By: Bryan Tropeano
You’d assume a car that can drive itself would have no problem navigating a simple detour, but that assumption was put to the test this week when a group of autonomous delivery vehicles ground to a halt in downtown Los Angeles.
The issue wasn’t a crash or bad weather. It was construction. A major road closure rerouted traffic through a maze of temporary lanes, cones, and handwritten signs. Human drivers crept through without much trouble. The self-driving vehicles, on the other hand, didn’t fare nearly as well.
Several of the cars stopped mid-route, confused by shifting lane markings and temporary signage that didn’t match what their maps expected to see. Some pulled over and waited. Others blocked narrow streets altogether, forcing traffic to funnel around them.
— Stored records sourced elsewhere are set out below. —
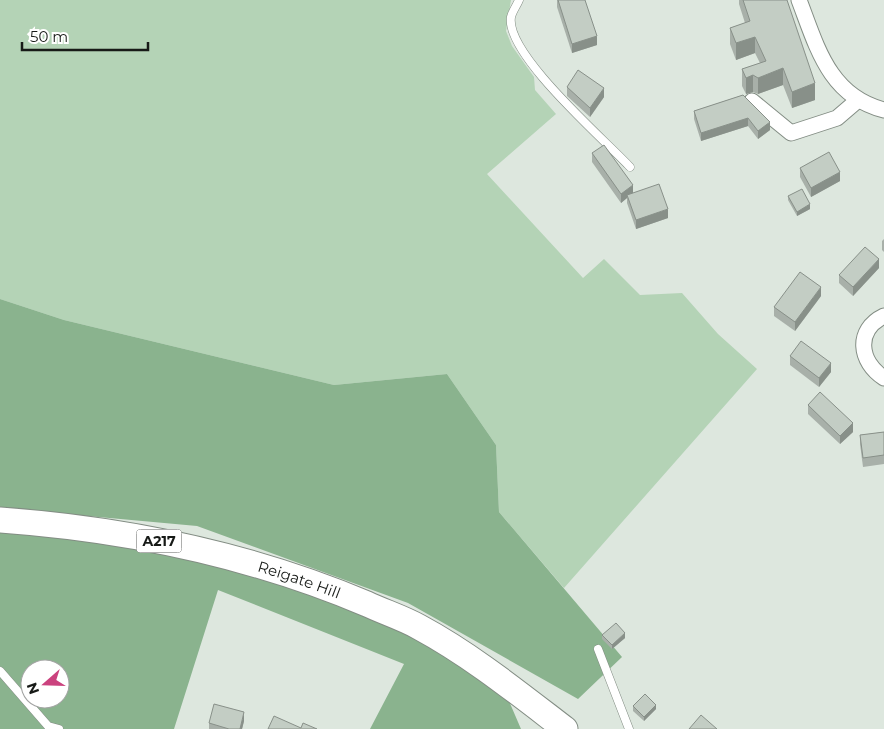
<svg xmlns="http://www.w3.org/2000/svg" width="884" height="729" viewBox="0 0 884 729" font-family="Montserrat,sans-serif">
  <rect width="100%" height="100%" fill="#dde7de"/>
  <path fill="#b4d3b6" d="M0,0H511L506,31L512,46L534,77L535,90L556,114L487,174L583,278L604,259L640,295L682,293L718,334L757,369L564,588L499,512L496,445L447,374L334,385L64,320L0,299Z"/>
  <g fill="#8ab38e" fill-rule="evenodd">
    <path d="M0,299L64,320L334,385L447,374L496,445L499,512L622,657L578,699L408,603L197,526L0,508Z"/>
    <path d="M0,520L315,582L499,678L521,729H370L404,664L218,590L174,729H0ZM30,669H60V699H30Z"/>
  </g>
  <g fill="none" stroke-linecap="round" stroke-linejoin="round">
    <g stroke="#838d84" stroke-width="9">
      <g id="service">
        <path d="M519,0C517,5 512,12 511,17C505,54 605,140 630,167"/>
        <path d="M598,649L629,729"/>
        <path d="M0,671L48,726L59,729"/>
      </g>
    </g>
    <g stroke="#838d84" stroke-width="17">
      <g id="minor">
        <path d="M799,0C817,47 829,96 884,110"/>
        <path d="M752,101L791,133L837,118L858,100"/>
        <path d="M884,316C855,330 859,362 884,378"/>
      </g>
    </g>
    <g stroke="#838d84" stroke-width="27">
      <g id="primary">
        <path id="s1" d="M0,520C126,529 251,555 367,604C384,612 403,618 419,627C471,655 518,693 565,729"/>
      </g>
    </g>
    <use href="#service" stroke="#fff" stroke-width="8"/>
    <use href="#minor" stroke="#fff" stroke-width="15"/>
    <use href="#primary" stroke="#fff" stroke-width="25"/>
  </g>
  <g fill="#a8b0a9">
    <path d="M557,0H585L597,45L572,53L557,7Z"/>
    <path d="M739,0H787L815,100L792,108L783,85L758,94L753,92L746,94L742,86V69L760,63L755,53L736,60L730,44V28L745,23L739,4Z"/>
    <path d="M567,87L604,97L590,117L567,96Z"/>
    <path d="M743,95L770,130L758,139L748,126L701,141L694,119V111Z"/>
    <path d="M592,153L633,193L668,218L636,229L627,203V198L621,203L592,162Z"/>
    <path d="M800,168L840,181L811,197L800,177Z"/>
    <path d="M788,196L810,209L797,216L788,200Z"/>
    <path d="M884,239V252L882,250V241Z"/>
    <path d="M879,268L853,296L839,283V275Z"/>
    <path d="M821,296L795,331L774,316V307Z"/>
    <path d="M790,356L831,372L819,387L790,365Z"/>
    <path d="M808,405L853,432L840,444L808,414Z"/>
    <path d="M884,432V464L863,467L860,444V435Z"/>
    <path d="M602,635L625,638L612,649L602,639Z"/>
    <path d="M633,706L656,709L644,721L633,711Z"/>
    <path d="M244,721L242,729H209V723Z"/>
  </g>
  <g fill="#889089">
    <path d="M597,36V45L572,53V44Z"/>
    <path d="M755,37V53L736,60V43Z"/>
    <path d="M783,68V85L758,94V78Z"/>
    <path d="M753,75V92L746,94V78Z"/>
    <path d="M815,83V100L792,108V92Z"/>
    <path d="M604,88V97L590,117V108Z"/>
    <path d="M748,118V126L701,141V133Z"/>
    <path d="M770,122V130L758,139V131Z"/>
    <path d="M840,172V181L811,197V188Z"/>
    <path d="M633,185V194L627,195V198L621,203V194Z"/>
    <path d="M810,204V209L797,216V212Z"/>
    <path d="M668,209V218L636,229V220Z"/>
    <path d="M879,259V268L853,296V287Z"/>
    <path d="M821,287V296L795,331V322Z"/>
    <path d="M831,363V372L819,387V378Z"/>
    <path d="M853,423V432L840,444V436Z"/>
    <path d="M625,633V638L612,649V645Z"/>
    <path d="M656,705V709L644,721V717Z"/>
    <path d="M244,712V721L242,729H240Z"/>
  </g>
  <g fill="#c3cdc4" stroke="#889089">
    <path d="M558,0H585L597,36L572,44Z"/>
    <path d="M743,0H787L815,83L792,92L783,68L758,78L753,75L746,78L742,69L766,61L755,37L736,43L730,28L750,21Z"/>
    <path d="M578,70L604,88L590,108L567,87Z"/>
    <path d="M743,95L770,122L758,131L748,118L701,133L694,111Z"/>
    <path d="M604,145L633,185L621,194L592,153Z"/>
    <path d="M829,152L840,172L811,188L800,168Z"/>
    <path d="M659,184L668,209L636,220L627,195Z"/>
    <path d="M802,189L810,204L797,212L788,196Z"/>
    <path d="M865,247L879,259L853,287L839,275Z"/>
    <path d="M800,272L821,287L795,322L774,307Z"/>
    <path d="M801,341L831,363L819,378L790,356Z"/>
    <path d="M820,392L853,423L840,436L808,405Z"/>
    <path d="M884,432V455L863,458L860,435Z"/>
    <path d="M616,623L625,633L612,645L602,635Z"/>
    <path d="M645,694L656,705L644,717L633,706Z"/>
    <path d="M214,704L244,712L240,729H229L209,723Z"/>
    <path d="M701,715L717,729H689Z"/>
    <path d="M274,716L301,728L303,723L317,729H268Z"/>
  </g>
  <g text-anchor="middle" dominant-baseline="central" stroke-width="5" stroke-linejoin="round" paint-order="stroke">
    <rect fill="#fff" stroke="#5d5f5d" stroke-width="1" x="136.5" y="529.5" width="45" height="23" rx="4"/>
    <g font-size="14" font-weight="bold" fill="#171a17">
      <text x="159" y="541">A217</text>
    </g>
    <g font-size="15" fill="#171a17" stroke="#fff">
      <text stroke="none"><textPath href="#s1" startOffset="306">Reigate Hill</textPath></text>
    </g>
  </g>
  <g transform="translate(45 684) rotate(250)"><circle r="24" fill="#ffffff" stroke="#a2a3a2"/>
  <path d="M0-4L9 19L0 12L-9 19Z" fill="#cb427e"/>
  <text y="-8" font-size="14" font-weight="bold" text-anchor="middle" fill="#171a17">N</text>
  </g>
  <path d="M22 42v8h126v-8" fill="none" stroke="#171a17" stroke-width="2.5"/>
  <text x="30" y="42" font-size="15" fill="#171a17" stroke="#ffffff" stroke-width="4" paint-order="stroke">50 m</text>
</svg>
At first, it looked like the vehicles simply couldn’t improvise when the real world didn’t match their digital instructions. And to be fair, that’s not entirely wrong. The companies behind the vehicles have now acknowledged that the systems struggled with what they call “dynamic construction environments.”
In a statement, the company said its autonomous software is capable of handling road changes, but only up to a point. When conditions fall outside those parameters, the system can request human assistance to confirm the safest path forward. That’s exactly what happened here.
The problem was scale. With multiple vehicles hitting the same unexpected construction zone at once, the number of assistance requests quickly piled up. Human operators couldn’t respond fast enough, leaving some cars effectively frozen in place while they waited for confirmation.
This kind of human-in-the-loop system was designed as a safety net, not as a primary decision-maker. But when enough edge cases stack up, that safety net starts to look more like a bottleneck.
The company says it’s already working on updates that will allow the vehicles to better interpret temporary signage and construction layouts in real time. They’re also exploring ways to reduce reliance on manual intervention when multiple vehicles encounter the same scenario simultaneously.
It’s a reminder that autonomous vehicles, like Waymo, perform best in a world that behaves predictably. The messier things get, whether it’s power outages, construction zones, or improvised detours, the more those systems reveal their limits. For now, the future of self-driving still comes with a few asterisks.